When higher education doesn't mean higher pay
Most people see education as a way to climb the socioeconomic ladder. But what happens when a college degree doesn't guarantee better pay?
That's an issue raised by new government research into America's low-wage workers -- employees earning $16 or less per hour. The share of low-paid workers has remained at about 40 percent of all American employees since 1995, but the group has gone through one surprising change: Those baristas and cashiers are much more educated today than they were two decades ago.
The American labor force is undergoing massive transformations, with high-skilled and educated workers increasingly taking the lion's share of income gains. That's leading to an increase in college enrollment, on the theory that a piece of parchment will help secure higher lifetime earnings.
Although some majors are more likely to be correlated with lucrative salaries, such as computer science or other tech and math-related fields, the government's findings shed light on the fact that not all college grads go on to high-paying jobs.
About 22 percent of Americans who earn between $12.01 and $16 per hour now hold college degrees, compared with 16 percent in 1995, the report from the Government Accountability Office found. Other low-wage categories witnessed similar trends, with the share of employees earning the federal minimum wage or less -- $7.25 per hour -- rising from 70 percent in 1995 to 80 percent in 2016, it said.
While the report didn't break down which types of college majors are leading to low-paying jobs, some types of degrees are more likely to lead to underemployment, or working in roles that don't match the holder's skills, according to research from the Federal Reserve Bank of New York.
The top major for underemployment? Criminal justice, where 75 percent of graduates end up in low-skilled jobs.
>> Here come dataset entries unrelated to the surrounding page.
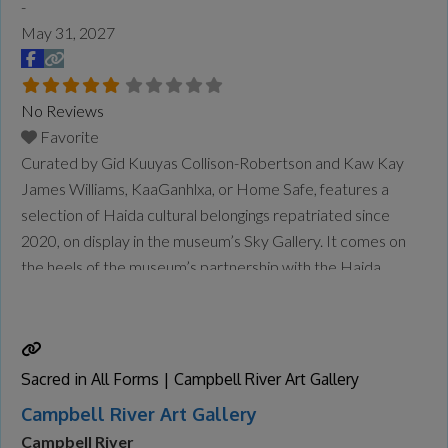
-
May 31, 2027
No Reviews
Favorite
Curated by Gid Kuuyas Collison-Robertson and Kaw Kay
James Williams, KaaGanhlxa, or Home Safe, features a
selection of Haida cultural belongings repatriated since
2020, on display in the museum’s Sky Gallery. It comes on
the heels of the museum’s partnership with the Haida
Repatriation Committee to host a two-day reburial for the
remains of repatriated Ancestors in January. The
community also held
Read more...
Sacred in All Forms | Campbell River Art Gallery
Campbell River Art Gallery
Campbell River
And no surprise, the second most-likely major to result in underemployment is the performing arts, where 65 percent of grads are working in jobs that don't match their skills.
Majors with the lowest rates of underemployment are nursing and chemical engineering, at 12.8 percent and 16.8 percent, respectively.
The rise in highly educated but low-paid American workers may point to a bigger, more worrisome issue: "degree inflation." That's when employers seek out college grads for jobs that once went to high school graduates. While that means more available jobs for college grads -- even in low- and middle-wage jobs -- it also increasingly shuts the door for Americans who hold only high school diplomas.
Degree inflation is making America less competitive by shutting out workers who don't have college degrees, according to a new study from Harvard Business School, Accenture and Grads of Life.
"One of the major causes, if not the leading cause, of degree inflation is an employer's perception that workers without a degree are not capable of performing more of today's middle-skills task," the report said. It calls for educational reforms to align high school curricula with the skills that employers need.
About seven out of 10 American workers don't have college degrees, which means those workers may increasingly be pushed out of the job market or into the lowest-paying roles.
The GAO report, which was prepared for Sen. Bernie Sanders (I.-Vermont), found that 20 percent of families that earn the federal minimum wage of $7.25 an hour live in poverty, compared with 5 percent of families that earn between $12 to $16 an hour. Sanders, who supports a federal minimum wage of $15 per hour, said the findings show baseline pay of $7.25 an hour "is a starvation wage."
"The gap between the richest Americans and everyone else is wider than at any time since the 1920s," Sanders said in a statement. "Instead of giving huge tax breaks to millionaires and billionaires, we must invest in critical programs that help working families make ends meet and lift millions of Americans out of poverty."
Reliance on some antipoverty government aid for poor families has increased over the past two decades. The GAO report found enrollment in Medicaid has tripled for families earning more than the federal minimum wage due to the recession and the expansion of Medicaid in some states under the Affordable Care Act.
Where are America's low-wage workers? Look to six industries, the GAO said: the food industry; retail and sales; office and administrative support; building and grounds cleaning and maintenance; personal care and service; and transportation and material moving.